— Start Document section —

# wiring question Lionel O Gauge



## gpgold (Apr 7, 2011)

I'm from NJ and was building my dream train table in my basement when my wife (now ex) got a job transfer to California. Fast forward a few years, new wife - new house, I started a new table in our screened in porch. I think I posted some photos then. The potential seemed great, but it turned out to be very problematic. My old O-gauge track would start to rust when there was rain, from the humidity and condensation. Then there was the gritty dust that would blow in, awful.

I was considering closing the porch in with sliding windows to solve the problem. The cost was a bit much. My son suggested using the garage. My wife said fine. This sounded good. She was happy to recover the other half of the porch - I was getting a weather-proof location. Then I had the bright idea to tell her that I would look into building a table that I could raise so we could put a car under it. Well it is in place and it works! The platform is 8x12, it stands about 39" high and goes up enough to pull a car underneath.

I'm posting a shot of the layout and I could use help with a wiring question. I want to be able to run three trains continuously. The inner loop (#3) is connected to loop 2 by two switches which are highlighted in blue. Number three is where most of the operating accessories are located. How do I set it up to isolate #3 when I want to?

Thanks for any help!

Gary

PS - I think I originally posted this to the wrong place so I've copied it to this area.


----------



## DonR (Oct 18, 2012)

I went ahead and responded to your post in the original
thread. 

Don


----------



## gpgold (Apr 7, 2011)

Thanks Don.


----------

— End Document section —

**Exercise set**
(A) In the wiring thread, rewrite the paragraph that begins "I was considering closing the porch" as a short bulleted list that keeps its main facts.
(B) Copy the passage from the wiring thread exactly, starting at "I'm posting a" and ending at "for any help!".
The material that follows has no connection to the wiring thread.

— Start Information shown —

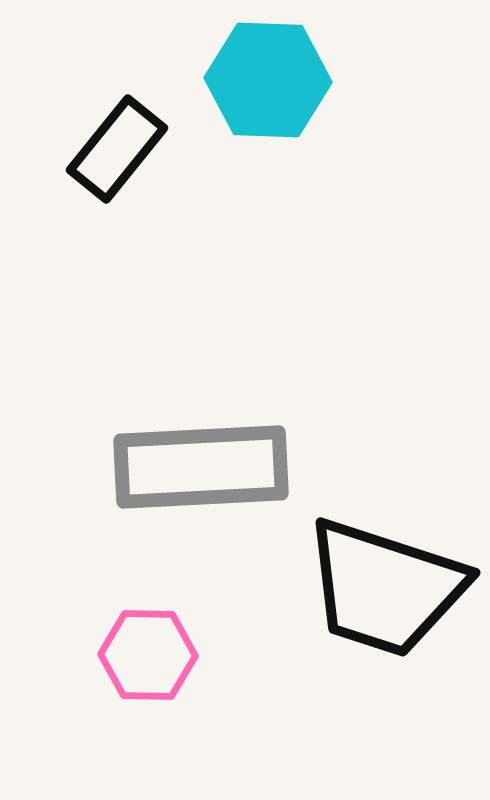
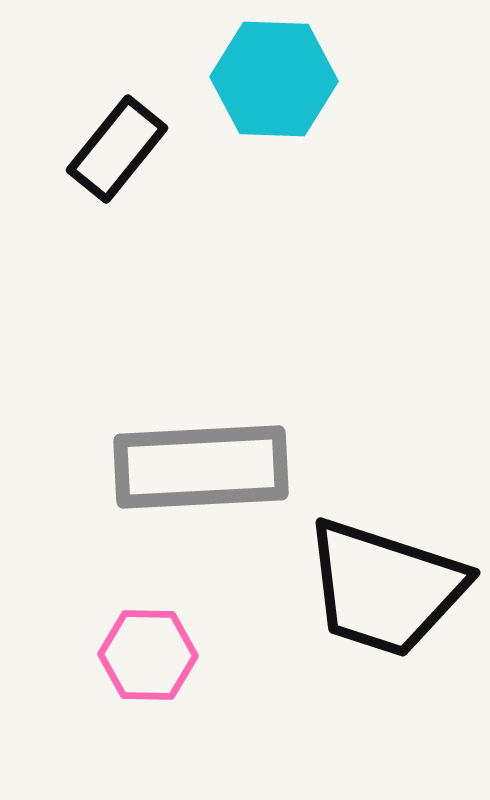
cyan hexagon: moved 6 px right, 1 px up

— End Information shown —

**Task-by-task answers**
(A)
- Enclosing the porch with sliding windows was considered but cost too much.
- The son suggested the garage, and the wife agreed.
- The wife got back the other half of the porch, and the layout got a weather-proof location.
- The table was built so it could be raised to park a car underneath, and it works.
- The platform is 8x12, stands about 39" high, and rises enough to pull a car under it.

(B)
I'm posting a shot of the layout and I could use help with a wiring question. I want to be able to run three trains continuously. The inner loop (#3) is connected to loop 2 by two switches which are highlighted in blue. Number three is where most of the operating accessories are located. How do I set it up to isolate #3 when I want to?

Thanks for any help!